What This Means for Chip Stocks

The Nvidia-Intel-AMD dynamic shifted at Computex earlier this month, and this Apple deal reshuffles the deck again. Intel’s foundry play now has credibility it lacked two weeks ago. AMD, which has no foundry ambitions, faces no direct competitive threat but loses the narrative advantage of being the scrappy alternative. Nvidia remains in its own orbit, focused on AI accelerators rather than general-purpose chips.

For investors, the trade is straightforward but risky. Intel at $133.82 prices in a successful foundry ramp that has not happened yet. If 18A-P yields disappoint, or if Apple’s “lower-end” allocation turns out to be trivially small, the air comes out fast. The government’s 10% stake provides a floor of sorts, since Washington has every incentive to keep Intel solvent, but a floor is not the same as a growth story.

The Bigger Picture

This deal is best understood as the opening move in a longer game.

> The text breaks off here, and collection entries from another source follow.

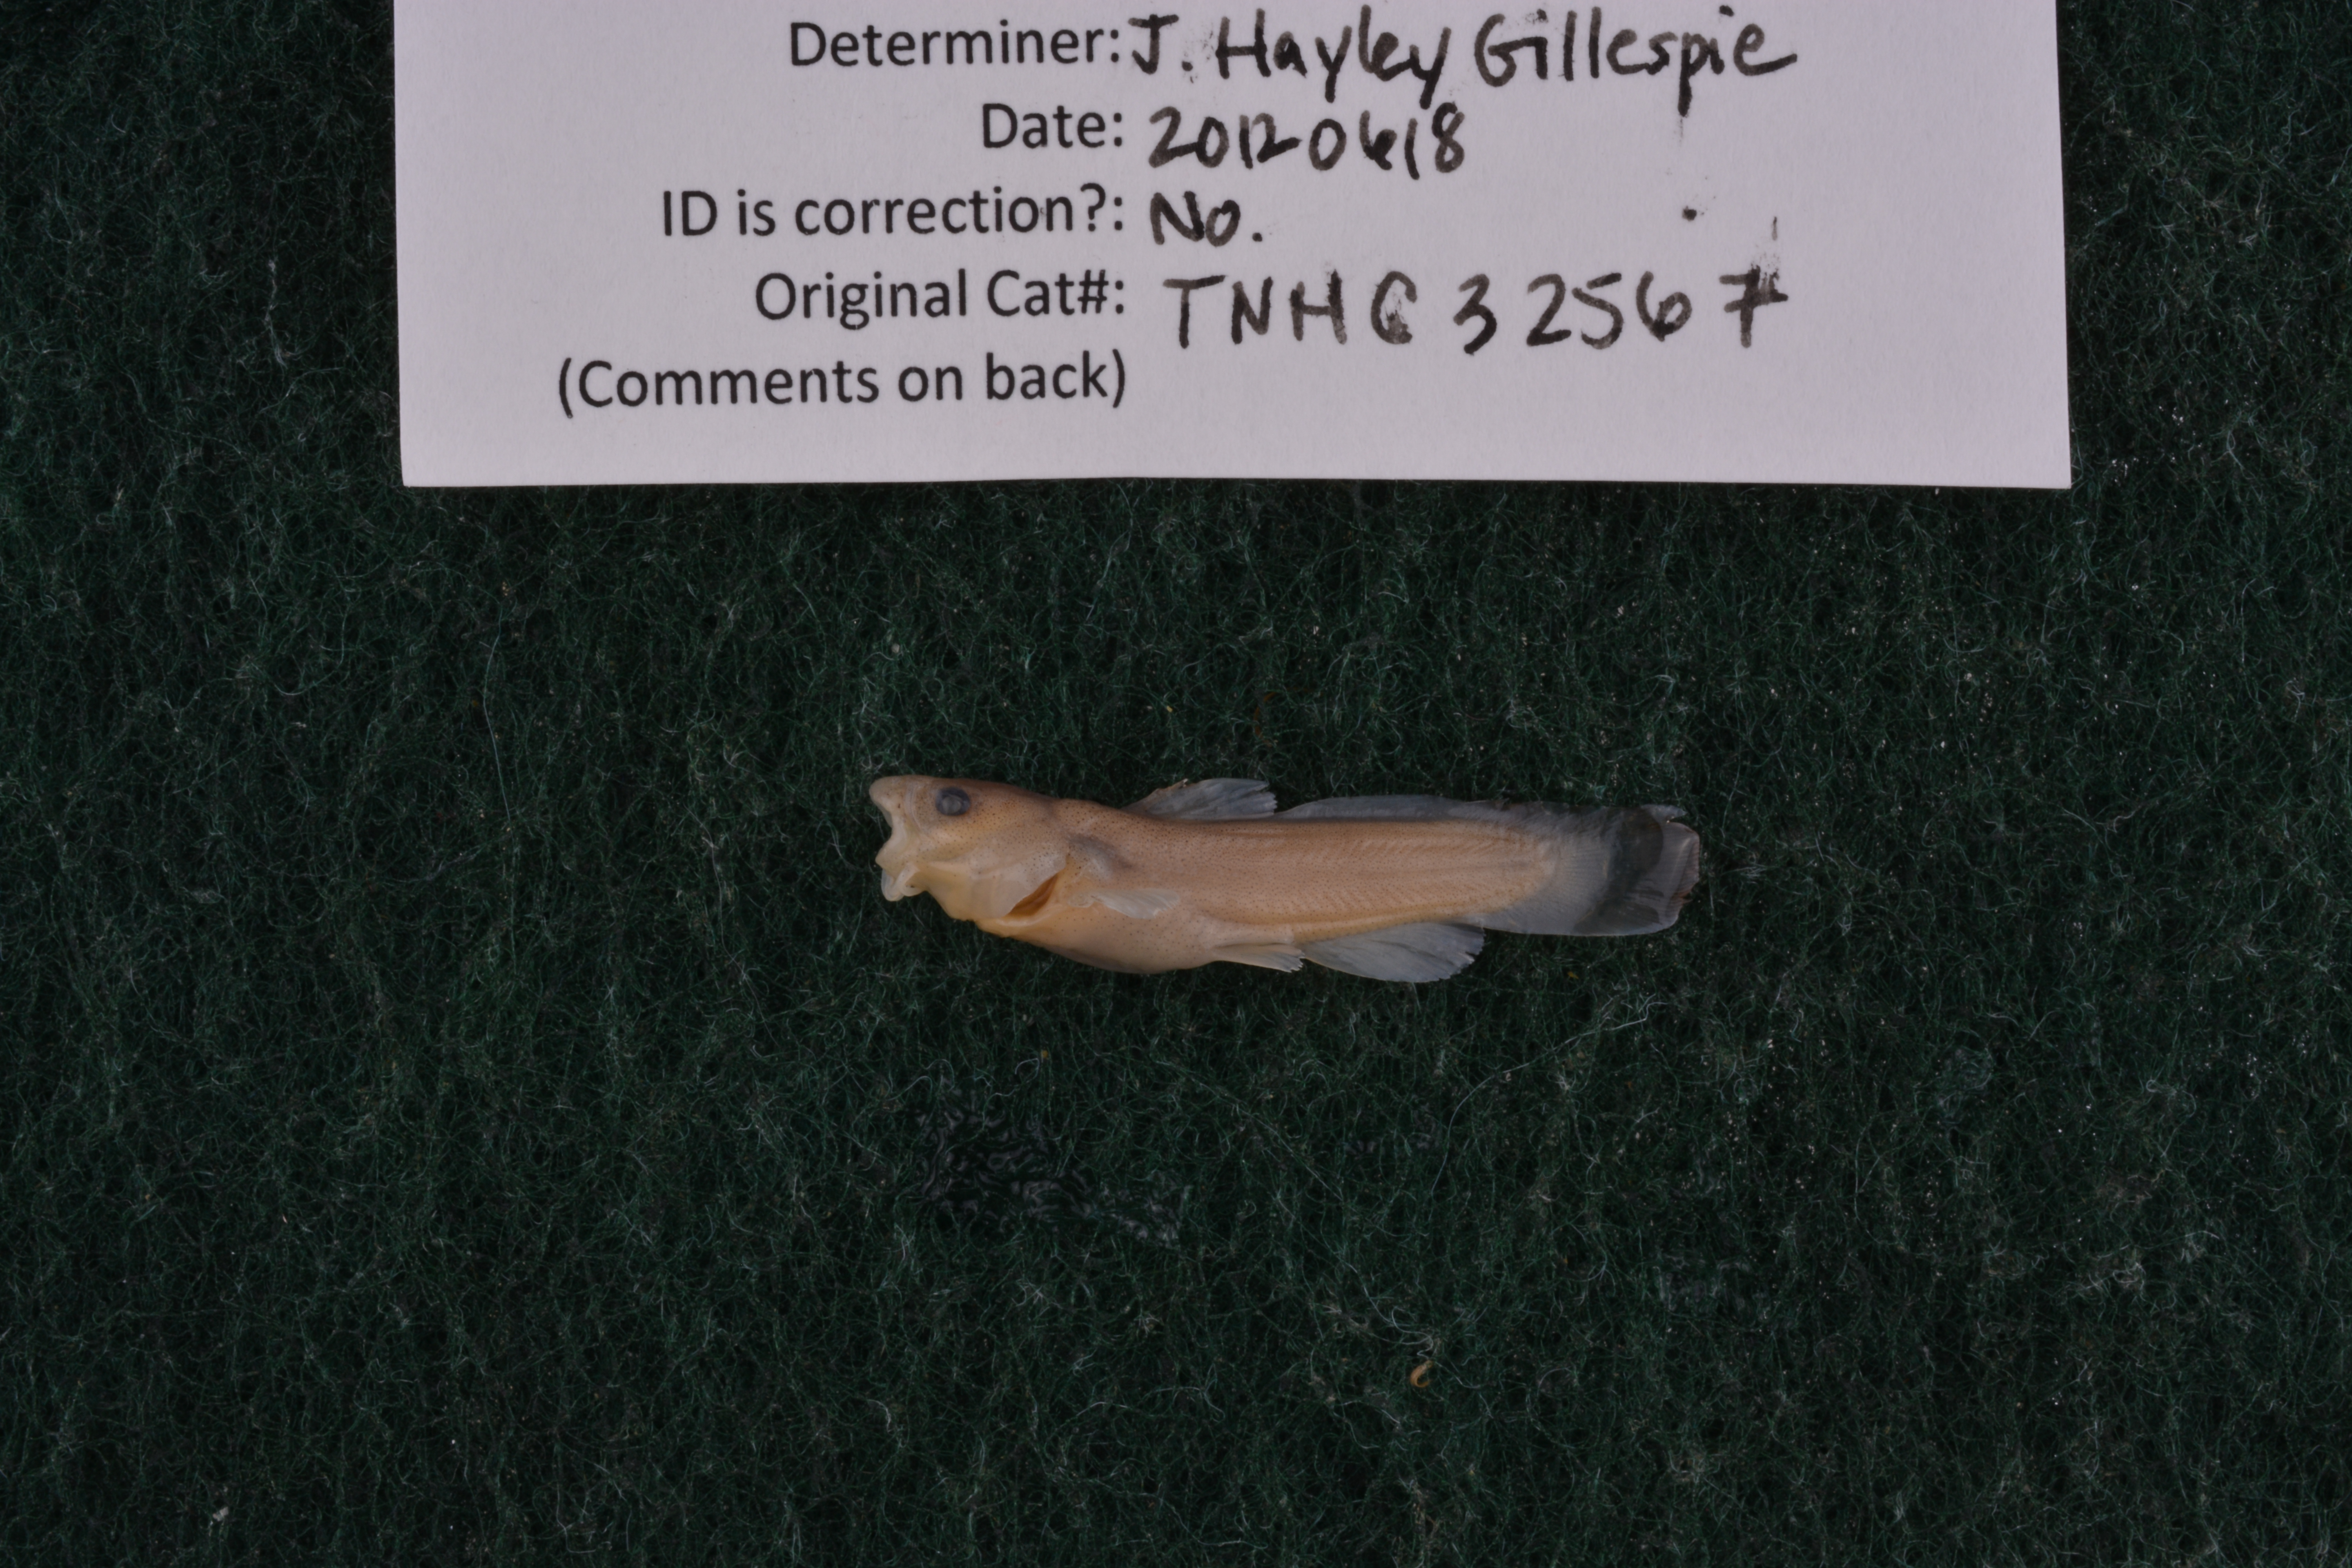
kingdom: Animalia
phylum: Chordata
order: Siluriformes
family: Ictaluridae
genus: Noturus
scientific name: Noturus nocturnus
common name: Freckled madtom
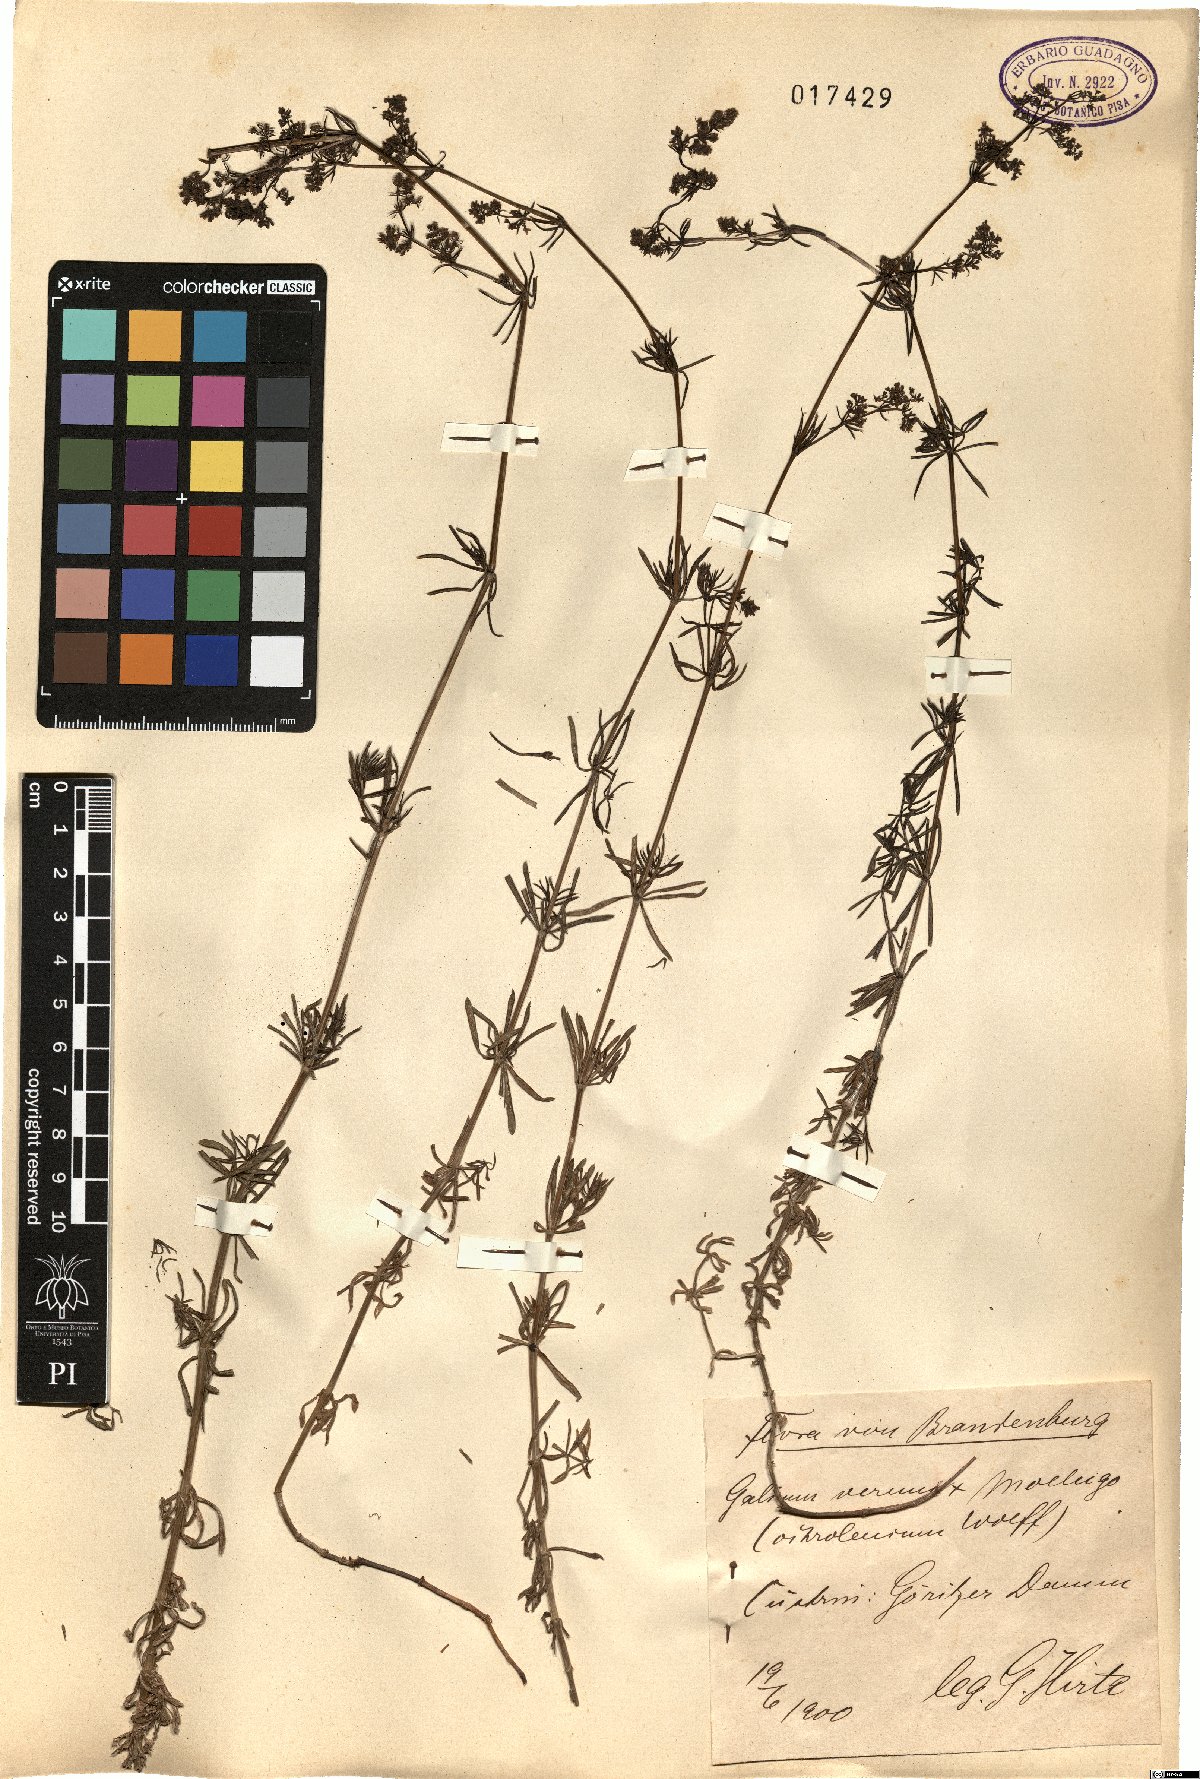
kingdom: Plantae
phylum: Tracheophyta
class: Magnoliopsida
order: Gentianales
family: Rubiaceae
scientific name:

The U.S. government is using its equity position in Intel the way sovereign wealth funds operate in Singapore and the Gulf states: as a tool of industrial policy with a financial return attached. Whether that model works in American politics, where election cycles are short and subsidy fatigue is real, remains an open question.

Apple gets a political talking point. Intel gets a customer. Trump gets a photo op and a market rally. TSMC keeps the business that actually matters. The consumer gets a higher iPhone price.

Everyone wins something. Nobody wins everything. That is usually how Washington dealmaking works, and the semiconductor industry just learned it applies to chip fabs too.